··· FRAGMENTO DE LECTURA ···
Fueron Constantino Cavafis, Lawrence Durrell y E. M. Forster –en ese orden– los tres escritores que más influyeron para que no bajara al sepulcro sin antes conocer la ciudad de los amores de Cleopatra y Marco Antonio, la que en griego se conoce con el sonoro nombre de ISKANDER y en árabe ISKANDARIYYA.

Cavafis (1863-1933) fue un poeta de expresión griega originario de Estambul que nació y murió en Alejandría, cuya pasión por esta ciudad y su practicante homoerotismo les inspiraron versos maravillosos, que según el Premio Nóbel Giorgos Séferis despiertan una emoción similar a la que sentiríamos ante una estatua que estuvo en un pedestal pero que ha desaparecido. Tres poemas representativos de su musa inspiradora son éstos:

La Ciudad (de 1910)

Dijiste: “Iré a otra tierra, iré a otro mar, otra ciudad ha de haber mejor que ésta.

Cada esfuerzo mío es una condena dictada; y mi corazón está –como un muerto– enterrado.

¿Hasta cuándo estará mi alma en este marasmo?

Adonde vuelva mis ojos, adonde quiera que mire, veo aquí las negras ruinas de mi vida, donde pasé tantos años que arruiné y perdí”

No hallarás nuevas tierras, no hallarás otros mares, la ciudad te seguirá. Vagarás por las mismas calles. Y en los mismos barrios te harás viejo; y entre las mismas paredes irás encaneciendo.

Siempre acabarás en esta ciudad. ¿Marcharte?

Olvida la esperanza: no hay barco para ti ni tampoco carretera.

Al arruinar tu vida en este viejo rincón la has destruido en toda la tierra.

Su Origen (de 1921)

El deseo de su ilícito placer ha sido saciado.

De la cama se han levantado y aprisa se visten sin hablar.

Por separado salen, a escondidas, de la casa y por las calles van inquietos.

Parece como si sospecharan que algo en ellos le traiciona por la clase de lecho en que hace poco cayeron.
···
PREGUNTAS:
a) ¿Concuerdan con el fragmento sobre Alejandría estas afirmaciones? (i) Cavafis nació en Alejandría. (ii) El poema «La Ciudad» es de 1921. (iii) Según Giorgos Séferis, los versos de Cavafis despiertan una emoción parecida a la que produciría una estatua desaparecida de su pedestal.
b) Según el fragmento sobre Alejandría, ¿cómo se llama la ciudad en árabe?
c) Prosigue el fragmento sobre Alejandría a partir de su última línea.
··· DATOS DEL EJERCICIO ···
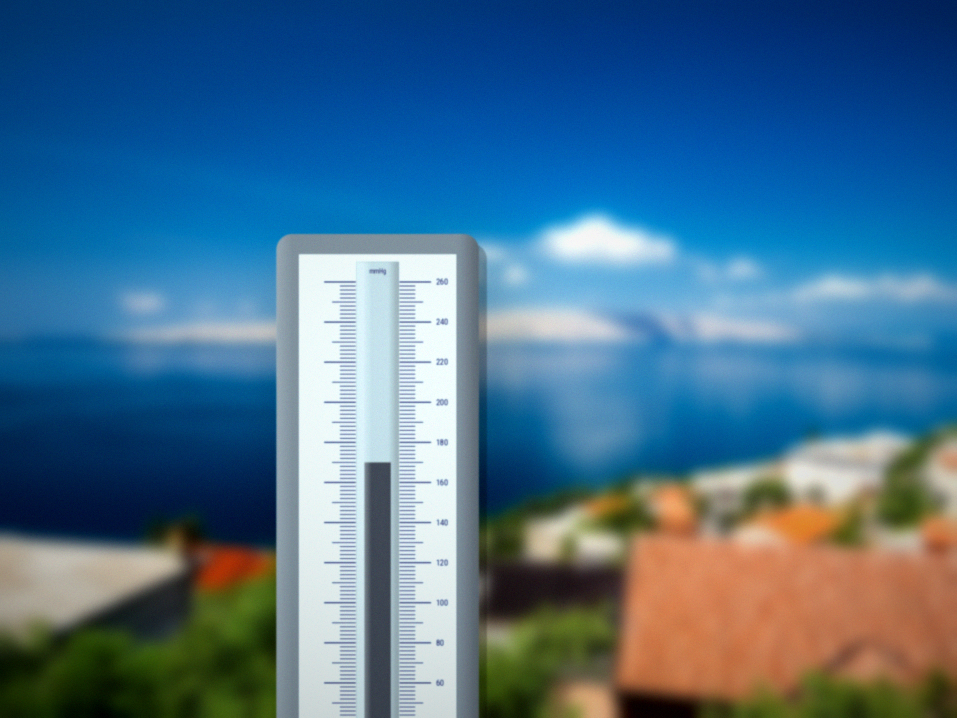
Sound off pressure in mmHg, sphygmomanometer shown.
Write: 170 mmHg
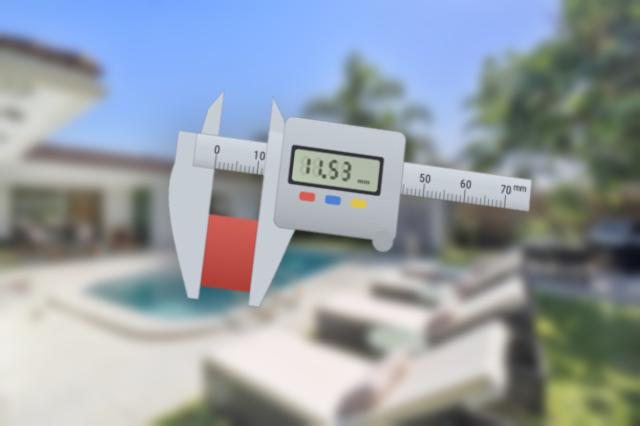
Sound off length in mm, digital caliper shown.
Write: 11.53 mm
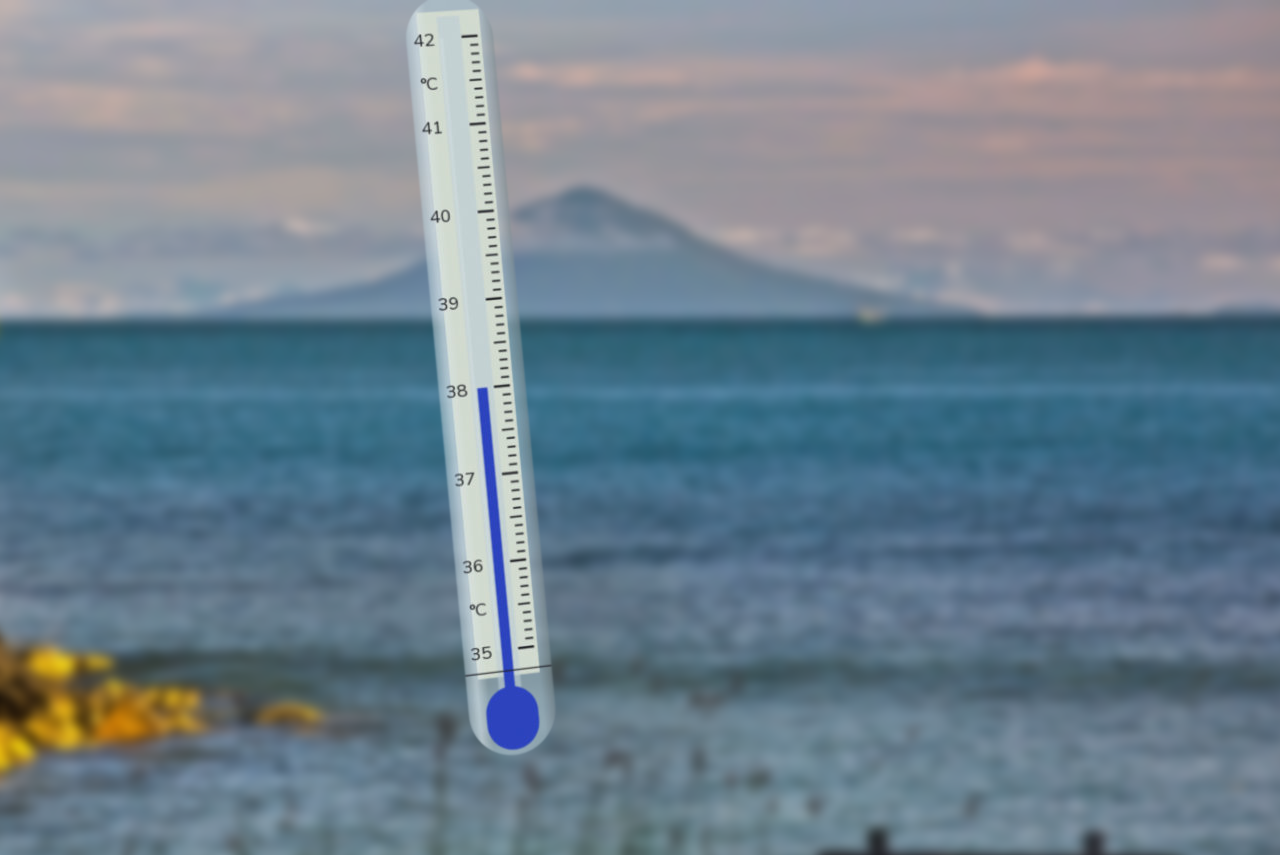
···
RESPUESTAS:
a)
(i) Sí: "nació y murió en Alejandría".
(ii) No: "La Ciudad (de 1910)".
(iii) Sí: "despiertan una emoción similar a la que sentiríamos ante una estatua que estuvo en un pedestal pero que ha desaparecido".

b) ISKANDARIYYA.

c)
Cómo se ha enriquecido, en cambio, la vida del poeta.

Mañana, pasado o años más tarde se escribirán los versos vigorosos que aquí tuvieron su comienzo.

Lo Escondido (de 1908)

Que no intenten descubrir quien fui por cuanto hice y cuanto dije.

Un obstáculo se levantaba y mudaba los hechos y el tono de mi vida.

Un obstáculo se levantaba deteniéndome muchas veces cuando iba a hablar.

Mis acciones más ocultas y mis escritos más secretos, solo por ellos me entenderán.

Mas no merezco quizá la pena gastar tanta atención y tanto esfuerzo para conocerme.

Después –en una sociedad más perfecta– seguro que algún otro hecho a mi medida surgirá y obrará con libertad.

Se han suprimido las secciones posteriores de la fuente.